Pompeo'nun Dışişleri Bakanlığı'ndan önce bir süre CIA'nın başında oturmuş olması ayrı bir avantaj onun için. Çünkü, özellikle Ortadoğu'da kilit ülkelerle ilgili yüksek güvenlikli dosyalara ulaşma şansı da oldu. Daha doğrusu, bu ülkelerde çok önceden bırakılan "yumurta"lardan çıkan "civcivlerin" bugün ne konumda olduğunu, muhataplarının kimlerle ne tür "karmaşık" ilişkiler içerisinde bulunduğunu ayrıntılarıyla biliyor.
"ABD cihadı" yapan örgütleri de, karşılarındaki grupların içindeki "bizim adamlar"ı da iyi tanıdı. 
ABD'nin, Ortadoğu'da "Siyasal İslamcıların" dışındaki tüm terör örgütlerini partner olarak kabul etmesinden şikayetçi değil Pompeo ve onu buraya kadar tırmandıran ekip. Trump'a rağmen, Ortadoğu'da Obama döneminde başlatılan süreç hızla gelişiyor. Pompeo, Müslüman Kardeşler'i terörist örgütler listesine almak dahil birçok "radikal" adım atma yanlısı. Bu konuda Trump ve Pentagon'la aynı fikirleri taşıyorlar. CIA ise "bizim çocuklar" dediği ekibi, el altından kullanmaya devam edecek. Onların terörist ilan edilmesi, CIA'nın kullanmasına engel değil. Taa ki, Henry Kissinger ekibi "yeter" diyene kadar...

* * *

Pompeo, CIA direktörü olarak İran'a karşı örtülü operasyonu yürütecek ekibin başına Ayetullah Mike'yi getirmişti. Müslüman olduğunu iddia edip, namaz kılarken görüntüler verdiği için "Ayetullah" denilen işkenceci Mike, İran'da bir muhalif ayaklanma dalgası estirerek ilk testini yaptı. Eğer ABD İran'dan "büyük haraç" alamazsa, Ayetullah Mike'nin ekibi ikinci dalgayı oluşturacak. Coğrafi değil ekonomik tavizler vermediği taktirde bu dalgalar ardı ardına devam edecek. Irak'taki Şiilerin İran karşıtı lideri Mukteda Sadr'ın seçimlerden güçlü çıkması da İran'a dönük önemli bir mesaj aslında.

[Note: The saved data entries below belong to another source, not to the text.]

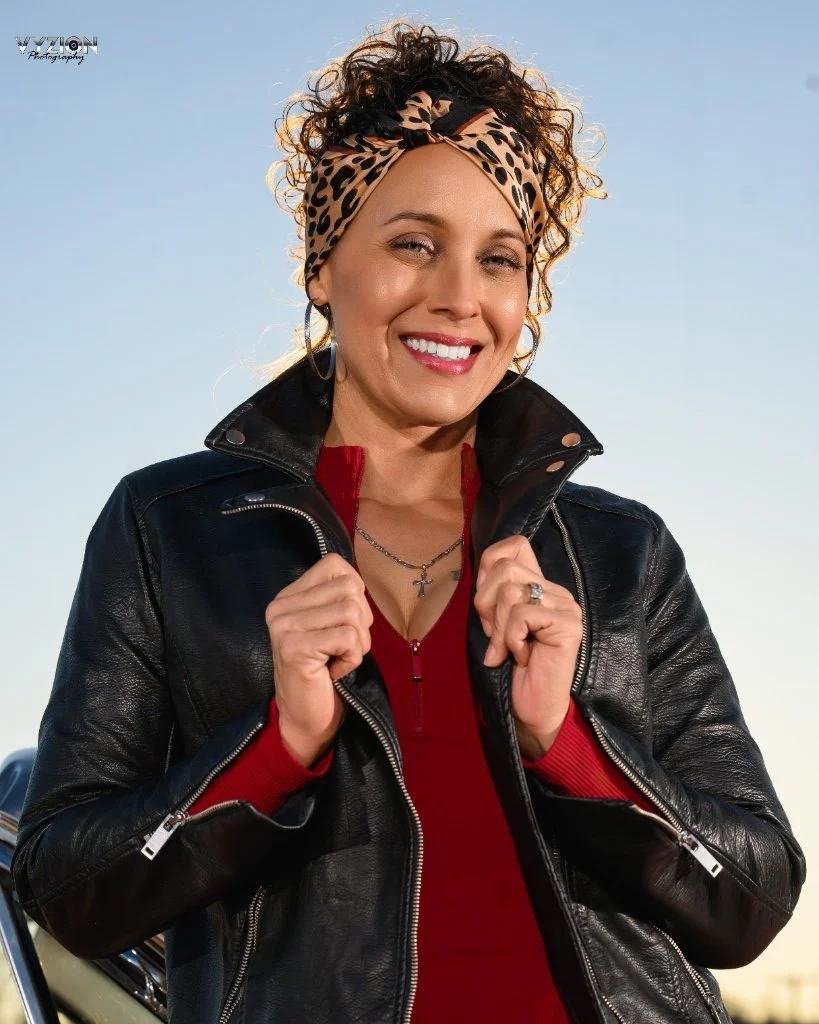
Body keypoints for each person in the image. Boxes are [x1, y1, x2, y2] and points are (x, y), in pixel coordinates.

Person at [11, 19, 805, 1024]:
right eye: (413, 244)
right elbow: (67, 888)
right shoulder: (168, 531)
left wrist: (567, 739)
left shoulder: (619, 552)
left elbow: (754, 897)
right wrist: (277, 742)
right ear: (322, 263)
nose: (459, 298)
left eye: (500, 259)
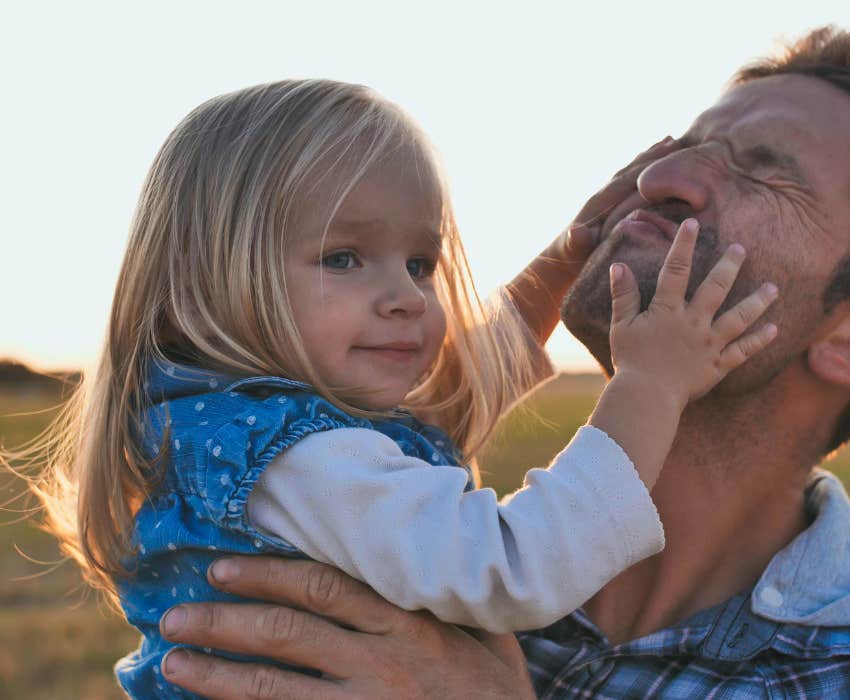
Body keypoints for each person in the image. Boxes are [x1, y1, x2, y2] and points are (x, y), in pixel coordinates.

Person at [7, 79, 777, 697]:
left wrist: (558, 268)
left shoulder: (232, 429)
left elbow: (446, 406)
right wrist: (651, 383)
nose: (407, 297)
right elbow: (513, 568)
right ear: (205, 281)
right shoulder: (304, 461)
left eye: (420, 262)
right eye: (344, 258)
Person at [154, 25, 850, 699]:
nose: (656, 175)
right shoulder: (436, 528)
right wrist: (563, 269)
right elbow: (446, 407)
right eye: (688, 146)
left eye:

Peki tüm bunların Çavuşoğlu-Pompeo görüşmesiyle alâkası ne?
Suriye topraklarına PKK-PYD için götürülen 5 bin TIR, en düşük tahmine göre 100 bin kişilik bir orduyu donatmaya yetiyor. En az 100 bin... Bu sayıyı 500 bine kadar çıkaran askeri uzmanlar var.

PKK, Menbiç'ten çekilmiş gözükse de, Fırat'ın doğusunda tıpkı Lawrence'nin "Bedevi ordusu" oluşturması gibi bir Kürt ordusu oluşturuluyor. Türkiye, "merkez komitenin" terk ettiği Kandil'e doğru operasyonlar yürütürken, ABD'nin Sincar Dağı'nı zırhlı araçlarla korumaya alması zaten niyetlerini yeterince belli ediyor. Yeni karargâhı Sincar olan PKK'nın Menbiç'ten çekiliyor gözükmesi de, Süleyman Şah Türbesi'nin yeniden oraya taşınacak olması da "görüntüyü düzeltmekten" başka bir işe yaramayacak...

ABD bize, F-35'leri PKK'ya karşı kullandırmayağına göre eninde sonunda Konya'da 5 mühendisin yaptığı "hem tank hem de helikopter oluyor" denilen silahımıza çok iş düşecek.